Mutare a livello personale è da vivere come sfida, come viaggio che arricchisce, dal quale non si ritorna mai come si è partiti.

La metamorfosi individuale è dunque il primo step laddove si voglia portare un cambiamento anche in altri contesti, come in azienda ad esempio. Questa essendo orientata al mercato, scenario che non è mai uguale a se stesso, basato sull’incontro di una domanda e di un’offerta incredibilmente dinamiche, respira inevitabilmente l’aria inebriante del cambiamento. Un’azienda che vuole essere competitiva e che non vuole farsi inglobare dalle logiche di mercato ma vuole anche muoverle, deve essere in grado di effettuare un change management dove serve, un’inversione di rotta talvolta raddrizzando il tiro.

Negli ultimi 10 anni abbiamo assistito a uno stravolgimento senza precedenti del mondo come lo conoscevamo. Tra i fattori più evidenti che contraddistinguono questo cambiamento vi sono l’innovazione tecnologica, la globalizzazione, il cambiamento climatico e conseguentemente l’attenzione verso la sostenibilità e la preservazione del Pianeta Terra. Siamo nell’epoca della disruption, della digitalizzazione e in questo contesto la Tecnologia ricopre sicuramente un ruolo driver, ridisegnando lo sviluppo dei processi e delle relazioni.

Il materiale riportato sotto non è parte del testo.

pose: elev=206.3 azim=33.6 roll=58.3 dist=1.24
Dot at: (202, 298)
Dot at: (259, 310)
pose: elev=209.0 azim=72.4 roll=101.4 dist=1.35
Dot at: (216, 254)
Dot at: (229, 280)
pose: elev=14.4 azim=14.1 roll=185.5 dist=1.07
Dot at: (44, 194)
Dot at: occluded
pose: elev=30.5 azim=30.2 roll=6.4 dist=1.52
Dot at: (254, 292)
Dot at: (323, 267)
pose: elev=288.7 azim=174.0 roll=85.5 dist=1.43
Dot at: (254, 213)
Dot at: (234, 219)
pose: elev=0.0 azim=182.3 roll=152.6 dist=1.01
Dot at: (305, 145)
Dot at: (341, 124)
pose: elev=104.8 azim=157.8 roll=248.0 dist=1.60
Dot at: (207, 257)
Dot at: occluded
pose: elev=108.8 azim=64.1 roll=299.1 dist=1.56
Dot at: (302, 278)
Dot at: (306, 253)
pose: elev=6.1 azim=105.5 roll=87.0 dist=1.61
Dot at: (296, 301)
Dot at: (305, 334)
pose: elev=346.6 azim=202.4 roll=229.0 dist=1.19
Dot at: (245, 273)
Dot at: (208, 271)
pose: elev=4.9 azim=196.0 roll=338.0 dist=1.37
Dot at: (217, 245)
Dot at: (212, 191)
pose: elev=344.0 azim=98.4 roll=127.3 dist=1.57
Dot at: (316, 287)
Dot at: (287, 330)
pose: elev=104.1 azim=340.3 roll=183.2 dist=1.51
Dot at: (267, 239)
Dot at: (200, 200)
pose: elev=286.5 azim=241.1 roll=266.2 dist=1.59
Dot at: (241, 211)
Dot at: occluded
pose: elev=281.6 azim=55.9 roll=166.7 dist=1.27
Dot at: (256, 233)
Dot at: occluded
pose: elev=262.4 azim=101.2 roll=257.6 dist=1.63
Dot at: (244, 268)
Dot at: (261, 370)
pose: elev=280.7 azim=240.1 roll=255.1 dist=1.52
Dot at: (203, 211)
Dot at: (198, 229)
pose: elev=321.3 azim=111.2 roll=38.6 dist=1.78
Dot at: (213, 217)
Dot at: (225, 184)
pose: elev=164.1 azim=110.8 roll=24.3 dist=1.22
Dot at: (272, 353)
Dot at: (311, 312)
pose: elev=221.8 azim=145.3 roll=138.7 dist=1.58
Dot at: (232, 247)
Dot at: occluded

Oggi la società e la cultura nel suo complesso ci impongono a volte quasi di essere innovativi a tutti i costi, originali quasi all’estremo, out of the box spesso in modo esaperante; ma questo cambiamento, talvolta imposto per non restare indietro, non deve tradursi nell’essere una caricatura dello stesso. Bisogna puntare al nuovo, certo, non perdendo mai il focus su ciò che ci ha portati ad essere quello che siamo adesso: “fate come gli alberi: cambiate le foglie e conservate le radici. Cambiate le vostre idee ma conservate i vostri principi”, scriveva Victor Hugo, padre del Romanticismo francese.

Vorrei concludere a questo punto la mia riflessione con un pensiero di Robert Forst, poeta americano, che personalmente trovo molto emblematico e evocativo sul tema cambiamento:
“Due strade divergevano in un bosco d’autunno/ e dispiaciuto di non poterle percorrerle entrambe, /essendo un solo viaggiatore, a lungo indugiai / fissandone una, più lontano che potevo /fin dove si perdeva tra i cespugli. Lo racconterò con un sospiro da qualche parte tra molti anni:

due strade divergevano in un bosco ed io
io presi la meno battuta,
e questo ha fatto tutta la differenza.”

Quindi direi che “non c’è nulla di immutabile come l’esigenza di cambiare.”